* SOURCE PASSAGE
───


    i think he meant to say that the 8S does not have LTE. The 8X has 4G LTE.

  • Joe

    “the 8X and 8S, are great examples of HTC’s design evolution.”

    LOL! Yeah, their design evolution is to blatantly steal Nokia’s design, rather than come up with thier own. Still the 920 has the following features that the 8X doesn’t.

    – Qi wireless charging
    – Optical image stabilization
    – Bluetooth 4.0
    – Larger battery
    – PureMotion HD+ 60FPS screen(no blur)
    – Super Sensitive screen(use with gloves)
    – Better low light camera performance
    – 3 High Amplitude microphones
    – Better fit and finish

    Do I need to go on?

    • til-bar

      Better fit and finish?

      Honestly, before these devices hit market the comparisons between the 8x and 920 are purely speculative.

  • Christian

    What? No love for Telus?!

  • Piff

    If this comes to Wind then I am all in.

  • Vengefulspirit99

    and HTC… No sd slot again? did they not learn their lesson?

  • Hooligan

    They look like nice phones, now if only fido would carry a wp.

  • bala

    look at the design its a copy of Nokia Lumia’s designs

  • rain55

    Again HTC given your new phone to only two Carriers good job because you are up from one maybe next New phone you would be up to 3 carriers . Take a look at Samsung being exclusive to everybody all 3 carriers but good looking phone

  • Jer

    Yea, more choice for the consumer. A little extra competition is always good. Samsung will have to step up it’s game if it wants to stay on top.

    I’m curious to try out that Windows OS!

  • Keith

    They did a pretty descent job on their design. But putting a 4.3″ screen in a body that is wider than the Titan which had a georgeous 4.7″ screen is a step backwords. I have 4.3″ now and I’m not all excitived about screens that small anymore.

  • nathan

    I really like that I’m having a tough choice choosing between nokia and htc phones here for my first windows 8 phone.

  • Swizzlerz

    Its down to price for me and which phone is on telus. Is it the Lumia 920 or Htc 8x 16gig “as its not exclusive” it may come to telus.. who knows???? Someone tell – us lol which one telus is getting ?????

  • thepeddle

    These phones look amazing, I just don’t understand why android can’t get the same look and feel. I love samsung and android and I really hope they are paying attention to this build quality.

    • Blake

      Love the design of the Lumia 920 and 8X, no way I’m buying the plastic crap that Samsung makes. I would also prefer if these phones came with Android, not sold on WP8 just yet, although I’m willing to give it a go.

  • stylinred

    they’re nice looking phones a little toooooo Nokia Lumiaish though but still nice

  • Cavemeron

    Nokia lumias are still better. No questions asked. Htc do make good phones, but they should stick to android where they can apply the sense magic they do.

───

* DATA
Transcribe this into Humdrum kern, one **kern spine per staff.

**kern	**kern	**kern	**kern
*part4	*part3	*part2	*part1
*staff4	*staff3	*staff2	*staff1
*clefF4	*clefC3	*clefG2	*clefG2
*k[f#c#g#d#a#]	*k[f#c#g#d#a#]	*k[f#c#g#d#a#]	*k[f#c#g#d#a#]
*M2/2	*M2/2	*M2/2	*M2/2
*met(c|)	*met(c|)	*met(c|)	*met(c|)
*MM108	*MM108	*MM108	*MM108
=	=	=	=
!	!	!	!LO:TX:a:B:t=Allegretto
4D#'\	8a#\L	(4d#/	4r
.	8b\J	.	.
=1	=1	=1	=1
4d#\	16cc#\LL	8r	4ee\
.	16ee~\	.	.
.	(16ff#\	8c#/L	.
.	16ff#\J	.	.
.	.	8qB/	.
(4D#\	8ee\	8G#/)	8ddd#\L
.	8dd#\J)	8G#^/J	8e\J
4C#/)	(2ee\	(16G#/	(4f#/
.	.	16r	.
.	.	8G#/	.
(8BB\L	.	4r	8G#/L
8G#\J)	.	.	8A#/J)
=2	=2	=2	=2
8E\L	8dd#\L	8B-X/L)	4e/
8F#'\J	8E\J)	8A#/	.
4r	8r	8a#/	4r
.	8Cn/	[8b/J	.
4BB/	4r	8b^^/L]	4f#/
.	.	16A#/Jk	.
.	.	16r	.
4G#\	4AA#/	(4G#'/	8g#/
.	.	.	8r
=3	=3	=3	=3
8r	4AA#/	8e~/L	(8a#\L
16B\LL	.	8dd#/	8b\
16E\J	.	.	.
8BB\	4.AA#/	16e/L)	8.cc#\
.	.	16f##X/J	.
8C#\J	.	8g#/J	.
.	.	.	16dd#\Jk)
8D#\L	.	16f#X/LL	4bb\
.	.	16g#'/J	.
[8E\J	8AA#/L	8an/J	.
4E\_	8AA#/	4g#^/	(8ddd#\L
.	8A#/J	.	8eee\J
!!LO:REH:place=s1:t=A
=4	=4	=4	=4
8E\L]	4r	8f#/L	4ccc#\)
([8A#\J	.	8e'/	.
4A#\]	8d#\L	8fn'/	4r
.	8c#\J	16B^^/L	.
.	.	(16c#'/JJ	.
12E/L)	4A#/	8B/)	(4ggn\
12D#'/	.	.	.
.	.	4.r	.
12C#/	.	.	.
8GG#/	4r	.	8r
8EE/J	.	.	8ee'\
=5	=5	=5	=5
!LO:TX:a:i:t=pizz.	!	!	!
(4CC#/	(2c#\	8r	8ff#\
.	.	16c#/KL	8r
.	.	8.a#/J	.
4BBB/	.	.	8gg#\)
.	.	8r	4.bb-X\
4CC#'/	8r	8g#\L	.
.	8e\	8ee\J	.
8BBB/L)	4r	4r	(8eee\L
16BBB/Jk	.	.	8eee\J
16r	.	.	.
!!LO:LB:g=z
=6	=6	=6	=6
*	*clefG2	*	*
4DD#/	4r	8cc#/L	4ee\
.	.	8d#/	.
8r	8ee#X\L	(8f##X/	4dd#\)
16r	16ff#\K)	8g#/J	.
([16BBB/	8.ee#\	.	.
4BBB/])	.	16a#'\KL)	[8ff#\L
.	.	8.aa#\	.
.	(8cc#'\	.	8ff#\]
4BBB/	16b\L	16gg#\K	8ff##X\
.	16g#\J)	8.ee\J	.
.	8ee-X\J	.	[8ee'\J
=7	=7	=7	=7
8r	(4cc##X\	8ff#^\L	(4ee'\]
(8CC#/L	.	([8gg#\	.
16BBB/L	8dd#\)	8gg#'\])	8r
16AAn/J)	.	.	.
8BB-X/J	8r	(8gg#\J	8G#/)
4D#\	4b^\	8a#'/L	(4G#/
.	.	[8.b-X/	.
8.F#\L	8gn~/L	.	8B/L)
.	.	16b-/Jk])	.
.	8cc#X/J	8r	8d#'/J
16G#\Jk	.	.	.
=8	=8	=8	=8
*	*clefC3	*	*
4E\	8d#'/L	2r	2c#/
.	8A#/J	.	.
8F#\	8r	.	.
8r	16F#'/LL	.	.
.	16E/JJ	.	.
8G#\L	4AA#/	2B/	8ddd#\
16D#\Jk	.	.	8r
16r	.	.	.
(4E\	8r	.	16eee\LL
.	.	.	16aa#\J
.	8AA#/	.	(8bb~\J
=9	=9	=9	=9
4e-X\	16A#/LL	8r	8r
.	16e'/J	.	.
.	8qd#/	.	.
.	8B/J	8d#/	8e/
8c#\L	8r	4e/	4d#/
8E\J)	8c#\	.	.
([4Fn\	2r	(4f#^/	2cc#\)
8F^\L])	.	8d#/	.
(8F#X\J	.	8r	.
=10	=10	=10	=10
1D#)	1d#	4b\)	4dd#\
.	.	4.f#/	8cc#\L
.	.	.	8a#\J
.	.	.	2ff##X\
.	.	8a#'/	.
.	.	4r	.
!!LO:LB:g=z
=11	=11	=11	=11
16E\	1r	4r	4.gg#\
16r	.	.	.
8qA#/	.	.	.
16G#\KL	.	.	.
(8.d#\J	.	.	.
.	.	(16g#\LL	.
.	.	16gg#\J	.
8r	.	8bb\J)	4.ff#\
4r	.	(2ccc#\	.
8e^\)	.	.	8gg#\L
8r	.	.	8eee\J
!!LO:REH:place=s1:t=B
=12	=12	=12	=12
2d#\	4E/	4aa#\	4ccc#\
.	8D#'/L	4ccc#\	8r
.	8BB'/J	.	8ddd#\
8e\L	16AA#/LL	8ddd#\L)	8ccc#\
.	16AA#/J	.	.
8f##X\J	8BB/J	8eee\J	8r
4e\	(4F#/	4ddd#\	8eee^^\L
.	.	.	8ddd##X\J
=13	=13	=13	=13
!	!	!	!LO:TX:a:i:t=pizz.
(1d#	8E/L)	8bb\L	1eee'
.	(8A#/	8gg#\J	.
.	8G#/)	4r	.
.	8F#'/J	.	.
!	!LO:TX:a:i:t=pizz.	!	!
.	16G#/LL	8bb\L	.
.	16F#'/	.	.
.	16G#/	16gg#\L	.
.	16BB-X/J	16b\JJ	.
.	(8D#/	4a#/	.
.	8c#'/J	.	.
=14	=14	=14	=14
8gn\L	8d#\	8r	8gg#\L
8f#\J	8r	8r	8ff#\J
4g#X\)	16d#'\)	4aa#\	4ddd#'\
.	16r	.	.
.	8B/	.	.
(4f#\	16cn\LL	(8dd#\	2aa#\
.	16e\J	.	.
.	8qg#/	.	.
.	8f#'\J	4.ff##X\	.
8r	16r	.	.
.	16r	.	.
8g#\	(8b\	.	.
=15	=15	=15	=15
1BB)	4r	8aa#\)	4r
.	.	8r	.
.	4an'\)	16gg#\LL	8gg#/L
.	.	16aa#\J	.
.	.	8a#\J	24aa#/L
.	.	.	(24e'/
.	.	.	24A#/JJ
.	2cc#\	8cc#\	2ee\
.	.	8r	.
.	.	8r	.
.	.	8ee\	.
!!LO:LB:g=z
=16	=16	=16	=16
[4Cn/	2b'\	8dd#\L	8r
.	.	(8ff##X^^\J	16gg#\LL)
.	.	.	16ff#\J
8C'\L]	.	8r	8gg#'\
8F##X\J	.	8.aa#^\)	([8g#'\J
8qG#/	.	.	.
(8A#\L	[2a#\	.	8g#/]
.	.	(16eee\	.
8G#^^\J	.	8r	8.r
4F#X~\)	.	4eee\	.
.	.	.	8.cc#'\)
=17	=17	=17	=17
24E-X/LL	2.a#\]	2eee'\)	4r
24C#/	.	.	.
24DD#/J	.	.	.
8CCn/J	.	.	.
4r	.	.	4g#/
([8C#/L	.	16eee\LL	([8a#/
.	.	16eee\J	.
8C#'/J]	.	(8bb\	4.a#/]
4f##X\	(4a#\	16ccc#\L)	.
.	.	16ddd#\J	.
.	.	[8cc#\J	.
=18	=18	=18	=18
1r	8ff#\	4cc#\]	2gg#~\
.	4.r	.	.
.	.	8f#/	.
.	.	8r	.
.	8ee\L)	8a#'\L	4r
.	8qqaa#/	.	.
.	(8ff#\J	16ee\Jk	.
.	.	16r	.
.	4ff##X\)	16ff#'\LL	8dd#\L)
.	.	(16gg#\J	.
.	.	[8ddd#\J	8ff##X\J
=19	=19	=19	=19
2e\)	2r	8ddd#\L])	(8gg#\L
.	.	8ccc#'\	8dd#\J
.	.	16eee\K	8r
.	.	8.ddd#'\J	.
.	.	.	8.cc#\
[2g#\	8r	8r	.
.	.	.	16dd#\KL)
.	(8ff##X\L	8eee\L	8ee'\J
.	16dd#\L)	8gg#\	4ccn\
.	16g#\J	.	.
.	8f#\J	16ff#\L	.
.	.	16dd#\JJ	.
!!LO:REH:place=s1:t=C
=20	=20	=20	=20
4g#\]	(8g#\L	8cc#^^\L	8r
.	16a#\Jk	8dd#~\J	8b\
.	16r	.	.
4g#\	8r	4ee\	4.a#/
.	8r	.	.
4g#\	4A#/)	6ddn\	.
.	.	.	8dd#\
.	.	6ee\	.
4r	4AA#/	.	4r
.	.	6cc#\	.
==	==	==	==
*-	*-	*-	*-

───

* WHAT IS BEING ASKED
Reproduce the passage of the phone comment thread starting at "They did a pretty" and ending at "that small anymore.".

* TASK RESULT
They did a pretty descent job on their design. But putting a 4.3″ screen in a body that is wider than the Titan which had a georgeous 4.7″ screen is a step backwords. I have 4.3″ now and I’m not all excitived about screens that small anymore.